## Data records
=-=-=-=-=

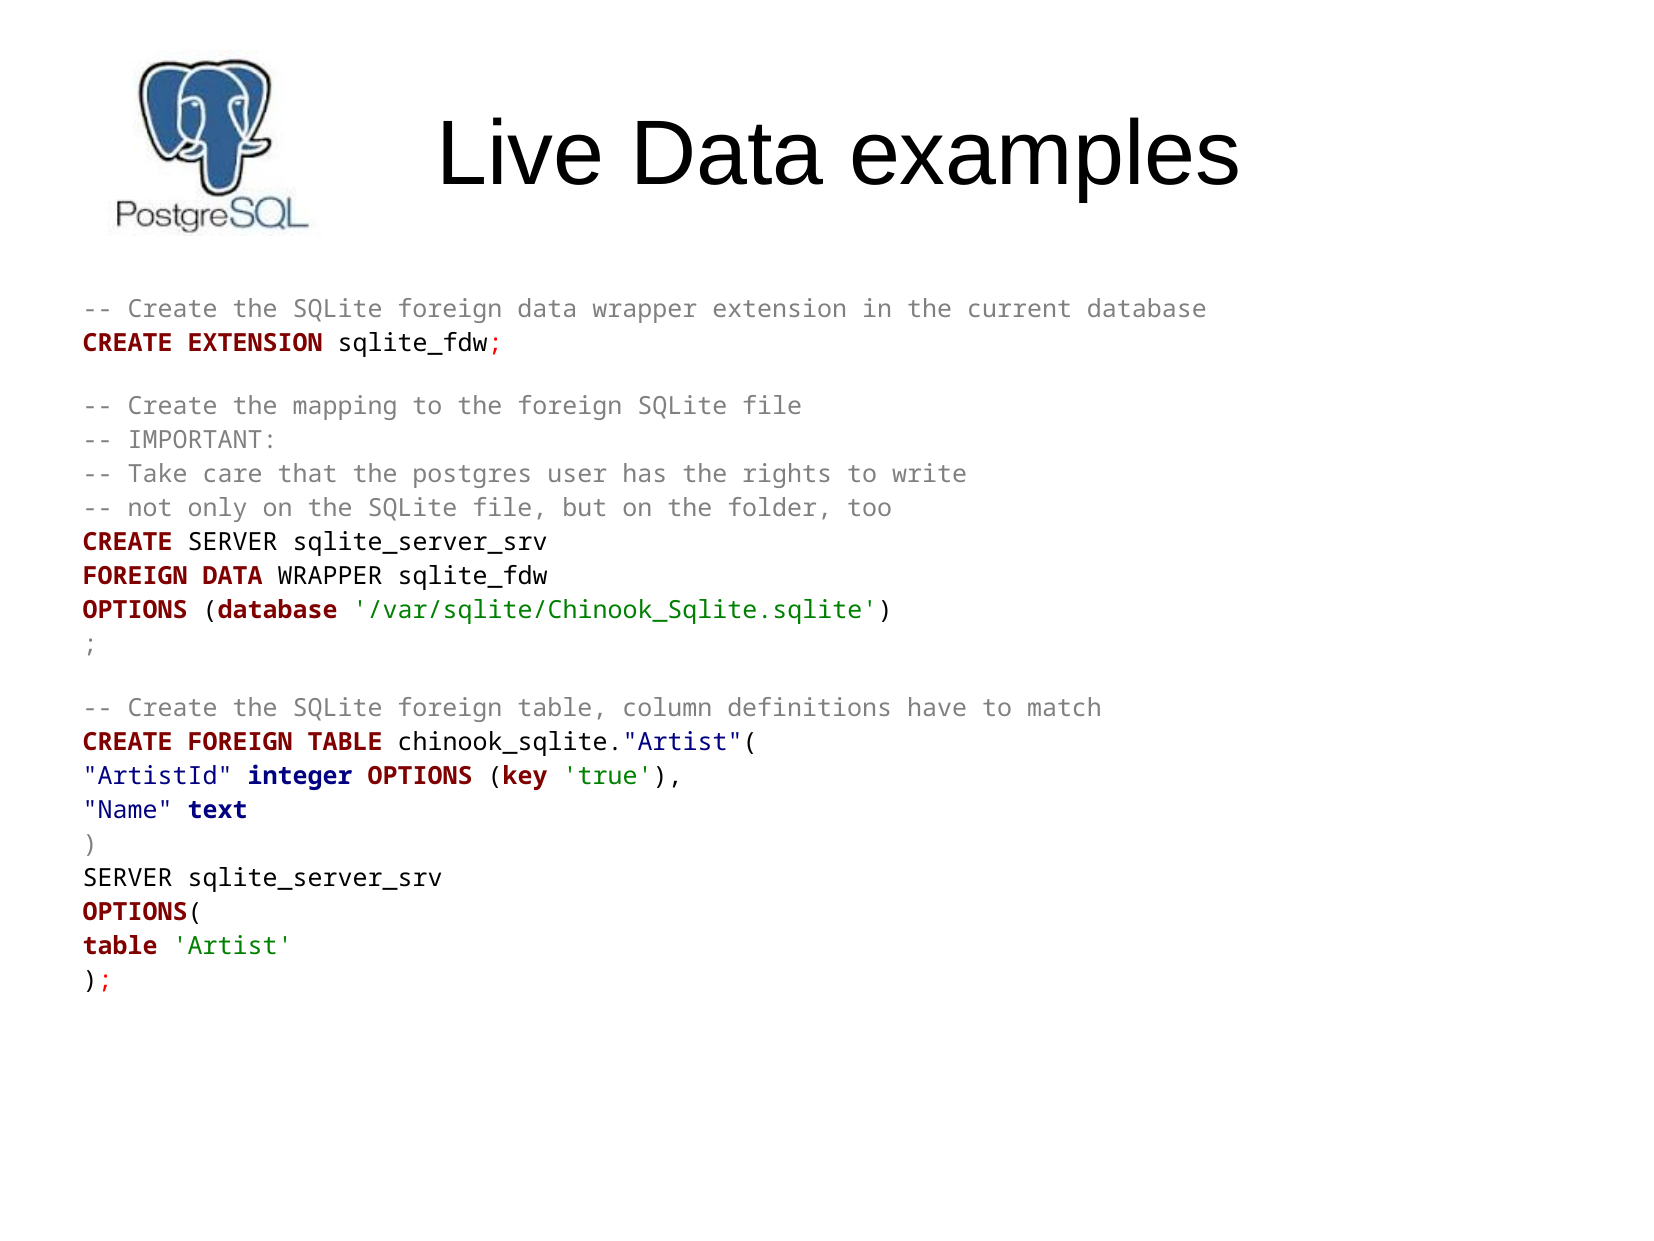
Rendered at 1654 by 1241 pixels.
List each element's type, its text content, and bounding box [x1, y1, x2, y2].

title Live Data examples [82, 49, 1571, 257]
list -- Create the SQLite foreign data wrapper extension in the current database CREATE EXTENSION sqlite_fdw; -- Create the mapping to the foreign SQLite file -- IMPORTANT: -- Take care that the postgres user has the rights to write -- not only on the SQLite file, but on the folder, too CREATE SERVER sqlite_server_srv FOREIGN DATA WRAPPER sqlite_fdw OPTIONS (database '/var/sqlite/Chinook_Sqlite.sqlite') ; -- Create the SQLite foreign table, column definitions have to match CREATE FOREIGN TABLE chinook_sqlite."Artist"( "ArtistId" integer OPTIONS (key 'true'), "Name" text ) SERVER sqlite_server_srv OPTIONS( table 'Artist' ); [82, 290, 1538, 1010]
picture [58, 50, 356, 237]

=-=-=-=-=

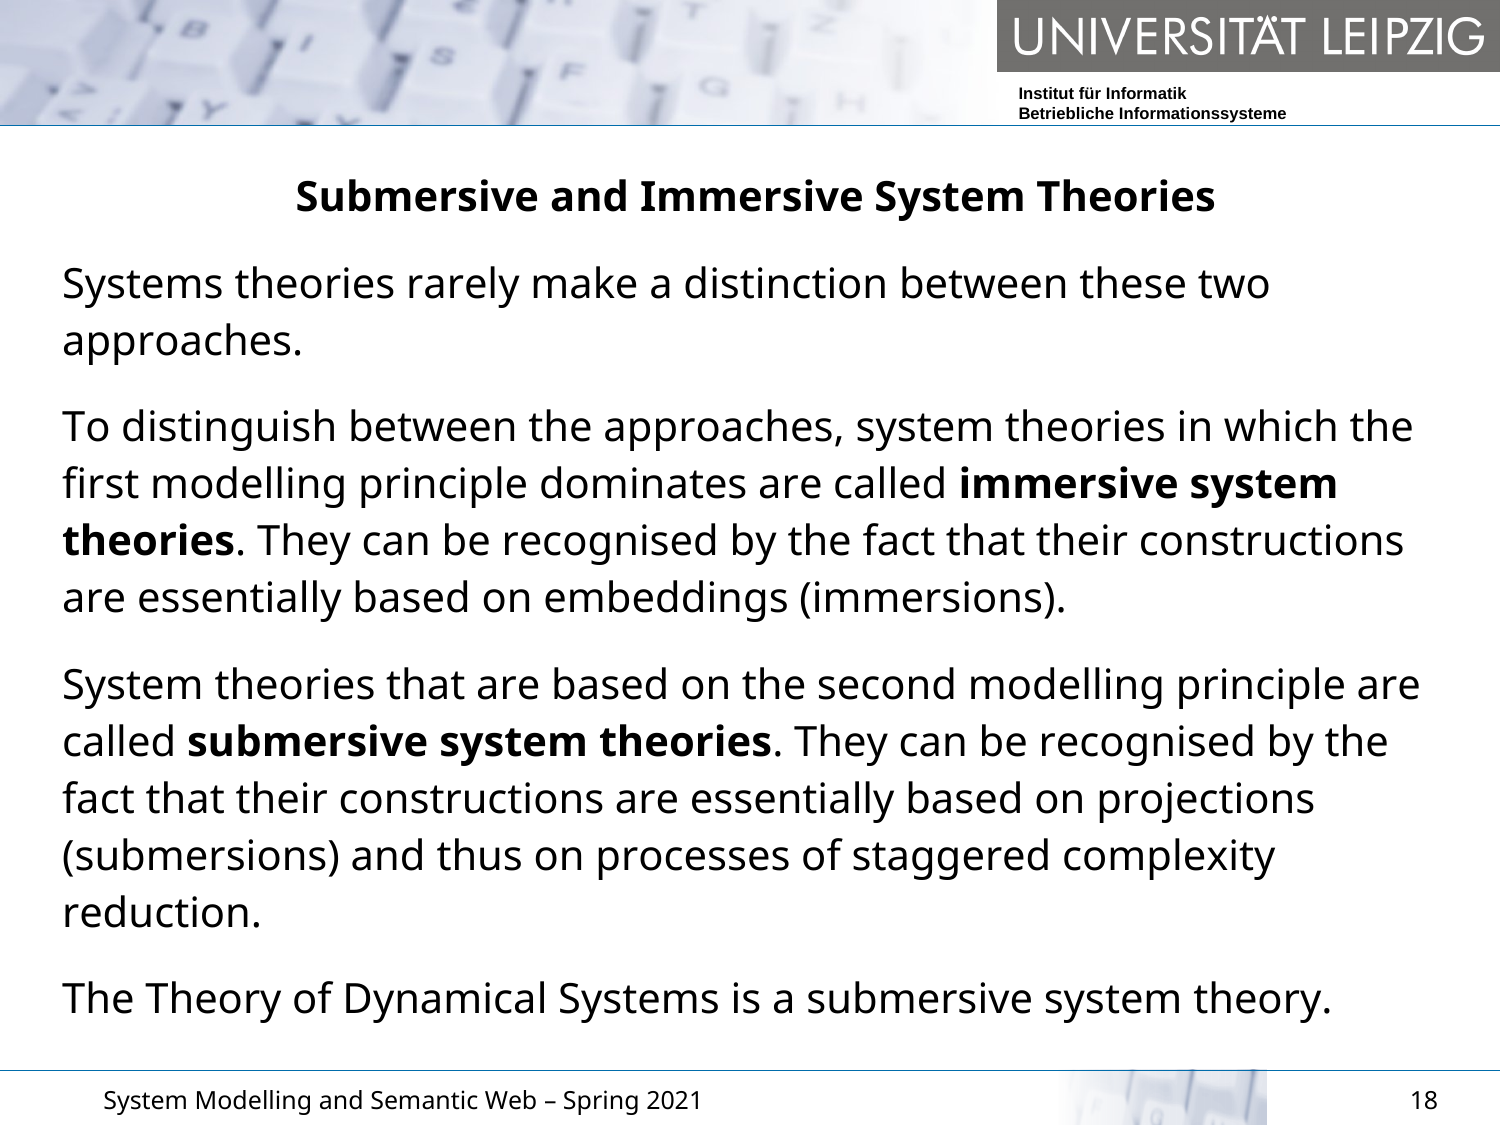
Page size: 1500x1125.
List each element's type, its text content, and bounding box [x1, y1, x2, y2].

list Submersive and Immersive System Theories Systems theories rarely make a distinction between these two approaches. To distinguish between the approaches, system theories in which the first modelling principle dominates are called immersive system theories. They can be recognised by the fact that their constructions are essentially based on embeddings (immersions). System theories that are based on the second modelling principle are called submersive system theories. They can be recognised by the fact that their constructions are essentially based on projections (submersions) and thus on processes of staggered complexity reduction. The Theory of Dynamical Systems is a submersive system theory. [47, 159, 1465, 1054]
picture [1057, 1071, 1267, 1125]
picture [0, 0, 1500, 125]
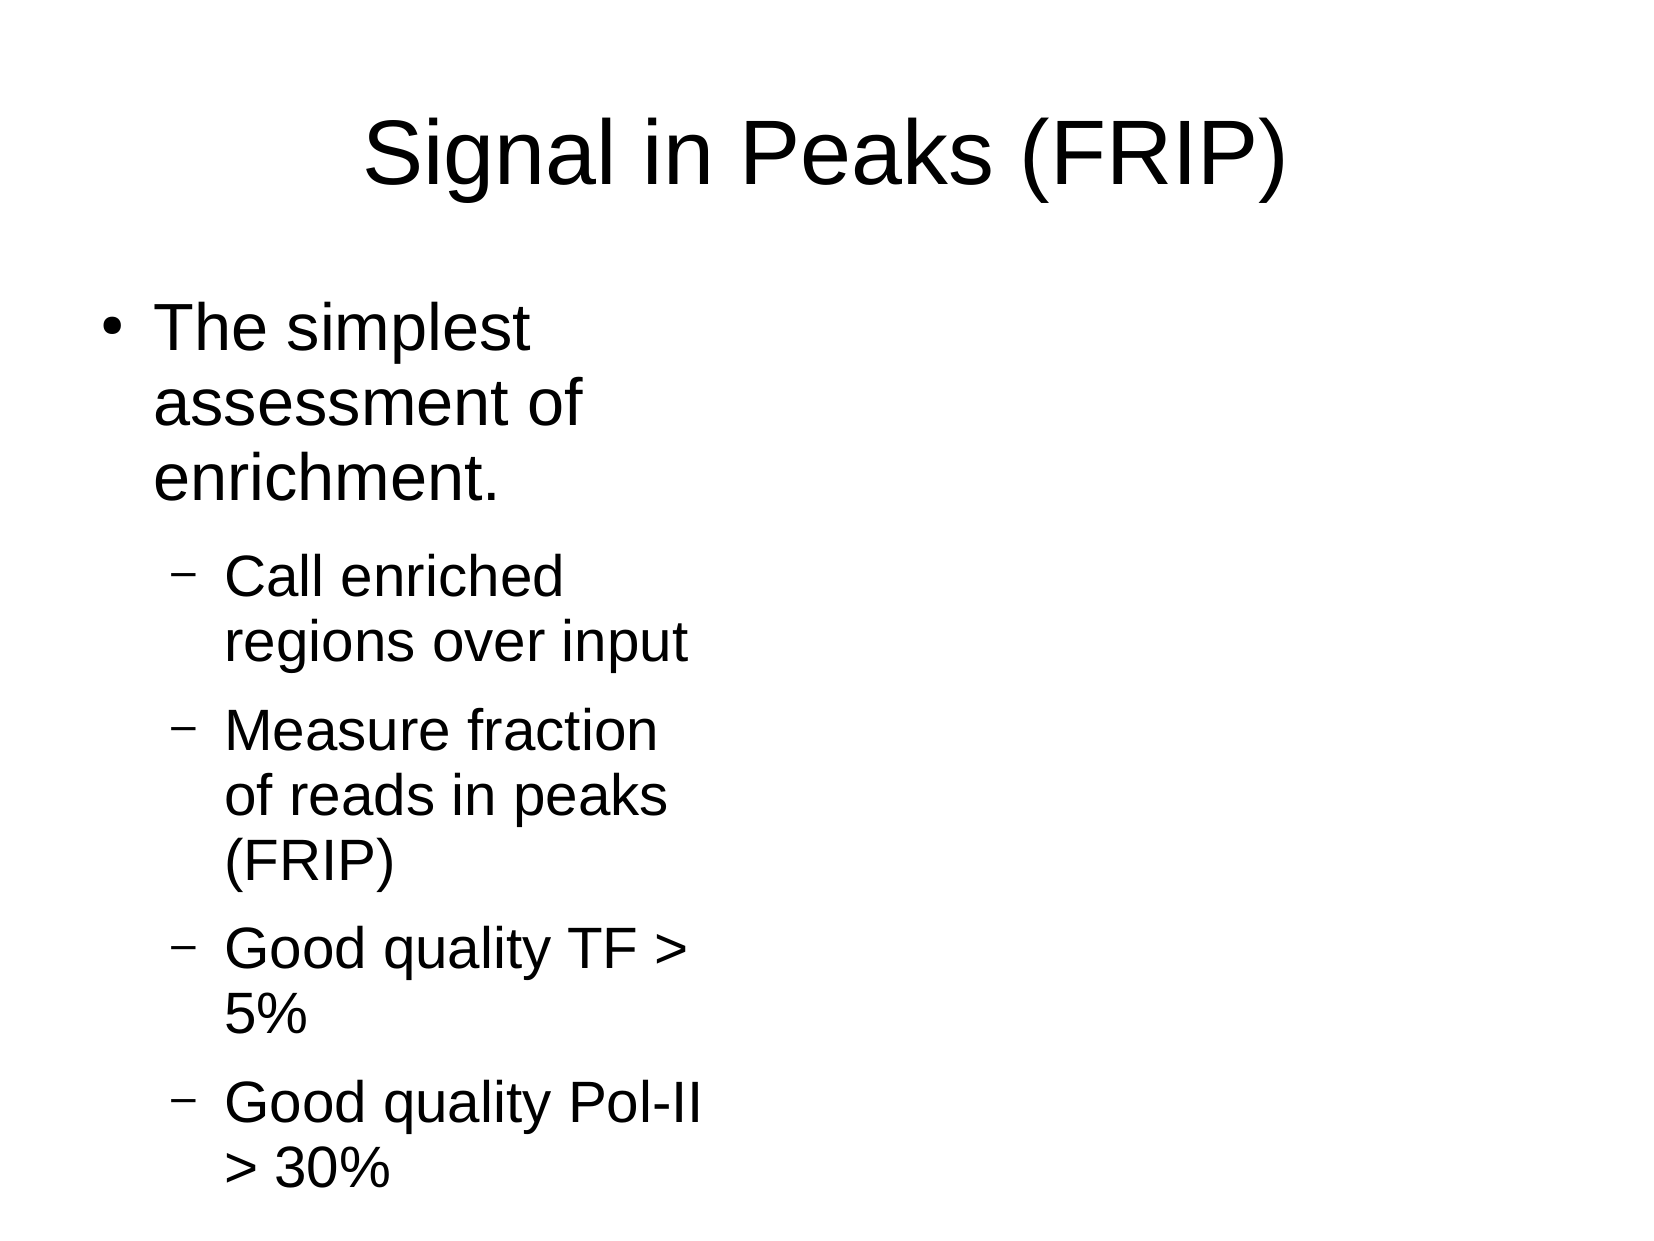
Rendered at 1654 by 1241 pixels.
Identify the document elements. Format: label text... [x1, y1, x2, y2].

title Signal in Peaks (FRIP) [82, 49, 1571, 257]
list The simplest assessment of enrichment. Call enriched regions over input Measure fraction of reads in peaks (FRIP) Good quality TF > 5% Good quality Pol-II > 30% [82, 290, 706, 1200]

=-=-=-=-=

## EXERCISE REQUIREMENTS
Rewrite the lines of the items from the line containing "Page size: 1500x1125." through the line containing "list Submersive and", inclusive, as a numbered list, skipping any blank lines.

## EXPECTED ANSWER
1. Page size: 1500x1125.
2. List each element's type, its text content, and bounding box [x1, y1, x2, y2].
3. list Submersive and Immersive System Theories Systems theories rarely make a distinction between these two approaches. To distinguish between the approaches, system theories in which the first modelling principle dominates are called immersive system theories. They can be recognised by the fact that their constructions are essentially based on embeddings (immersions). System theories that are based on the second modelling principle are called submersive system theories. They can be recognised by the fact that their constructions are essentially based on projections (submersions) and thus on processes of staggered complexity reduction. The Theory of Dynamical Systems is a submersive system theory. [47, 159, 1465, 1054]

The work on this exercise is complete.